[How to complete this task]: Extract each line of the data below that contains the word "answer". Case counts, so only lines with that exact capitalization qualify.

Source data
<<<<

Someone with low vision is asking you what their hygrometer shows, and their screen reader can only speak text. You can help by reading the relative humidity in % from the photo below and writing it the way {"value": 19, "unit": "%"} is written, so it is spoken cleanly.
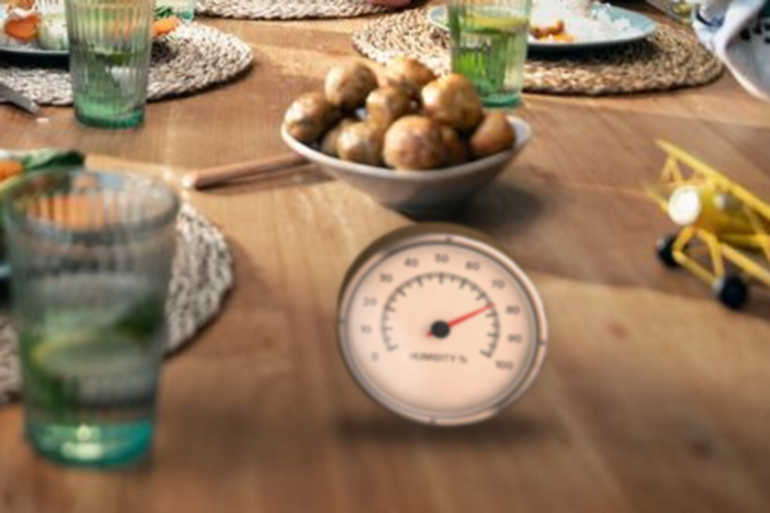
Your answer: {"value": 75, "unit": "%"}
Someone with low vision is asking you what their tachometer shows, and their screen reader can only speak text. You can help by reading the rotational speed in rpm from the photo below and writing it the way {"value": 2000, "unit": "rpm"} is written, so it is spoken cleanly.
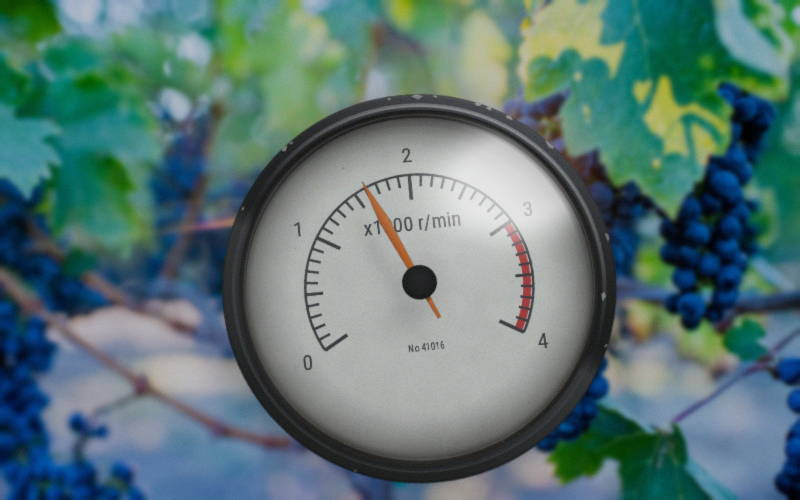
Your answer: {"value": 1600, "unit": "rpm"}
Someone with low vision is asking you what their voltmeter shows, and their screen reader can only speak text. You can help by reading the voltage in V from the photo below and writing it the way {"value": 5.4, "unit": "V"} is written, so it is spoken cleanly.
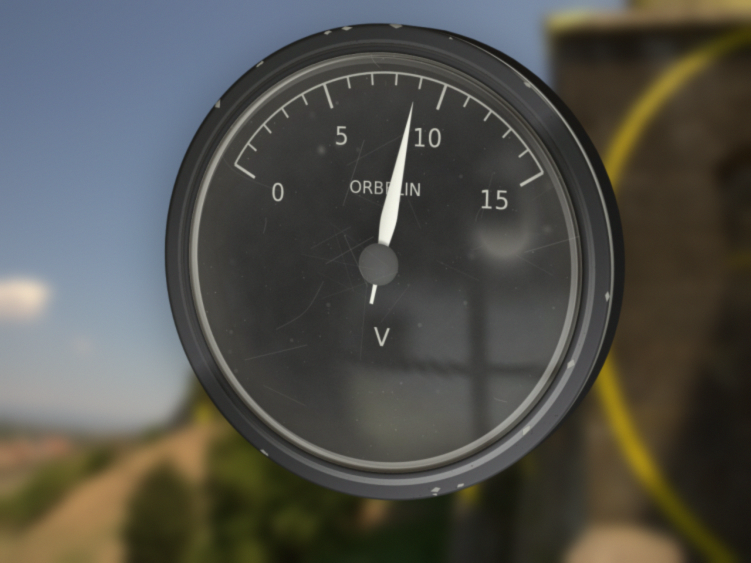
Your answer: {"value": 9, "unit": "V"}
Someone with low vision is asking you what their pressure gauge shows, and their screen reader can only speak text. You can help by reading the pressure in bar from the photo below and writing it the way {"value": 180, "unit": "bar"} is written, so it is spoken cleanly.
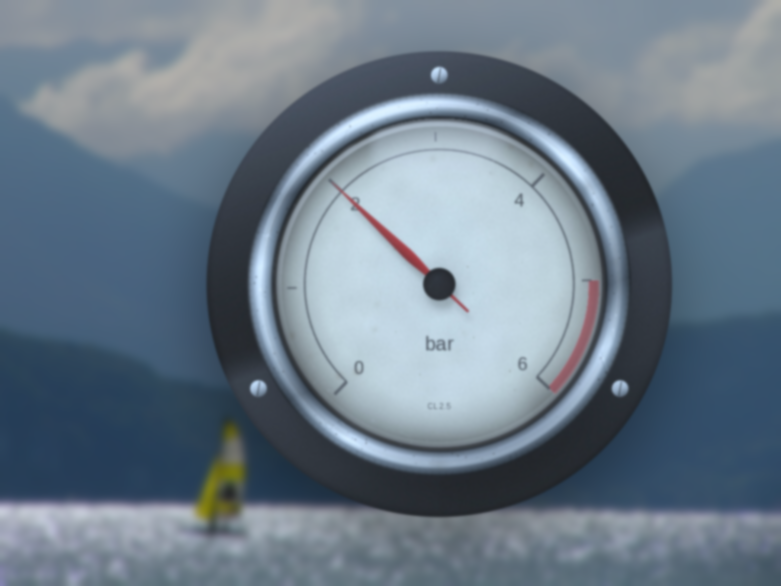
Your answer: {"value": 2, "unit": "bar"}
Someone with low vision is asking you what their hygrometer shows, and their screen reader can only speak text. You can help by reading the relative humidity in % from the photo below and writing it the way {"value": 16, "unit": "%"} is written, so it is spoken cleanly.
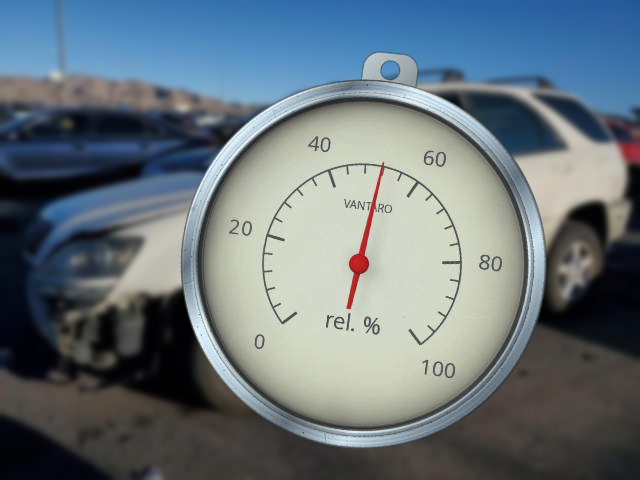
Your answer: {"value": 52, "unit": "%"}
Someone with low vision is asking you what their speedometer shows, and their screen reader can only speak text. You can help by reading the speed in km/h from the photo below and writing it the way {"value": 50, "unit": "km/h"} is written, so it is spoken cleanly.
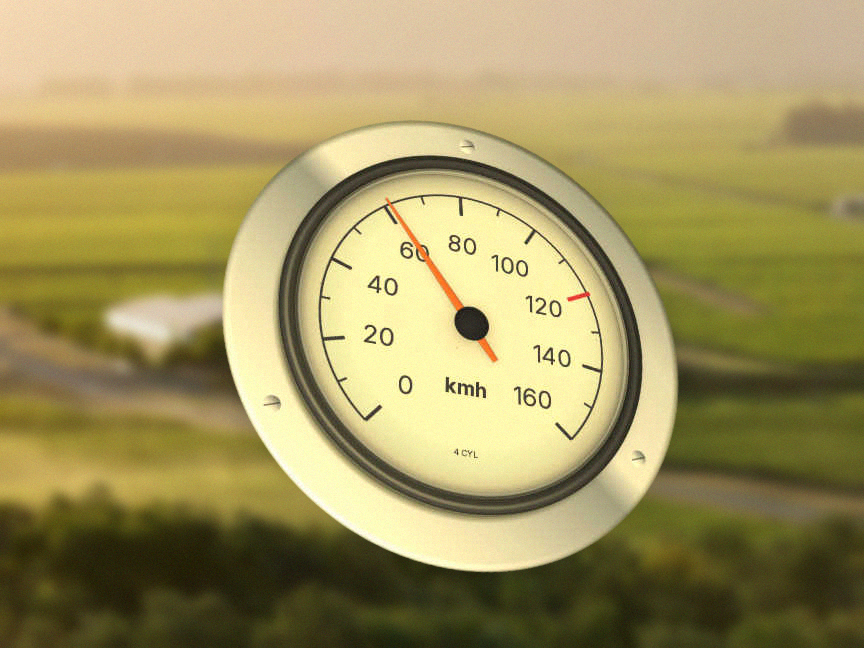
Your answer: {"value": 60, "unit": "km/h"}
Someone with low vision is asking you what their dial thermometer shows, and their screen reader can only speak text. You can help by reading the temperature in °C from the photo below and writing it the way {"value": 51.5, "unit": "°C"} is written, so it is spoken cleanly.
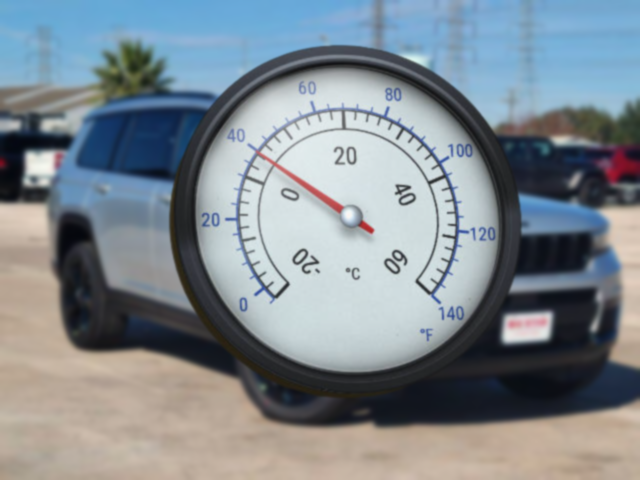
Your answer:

>>>>

[The completed task]:
Your answer: {"value": 75, "unit": "%"}
Your answer: {"value": 1600, "unit": "rpm"}
Your answer: {"value": 9, "unit": "V"}
Your answer: {"value": 2, "unit": "bar"}
Your answer: {"value": 52, "unit": "%"}
Your answer: {"value": 60, "unit": "km/h"}
Your answer:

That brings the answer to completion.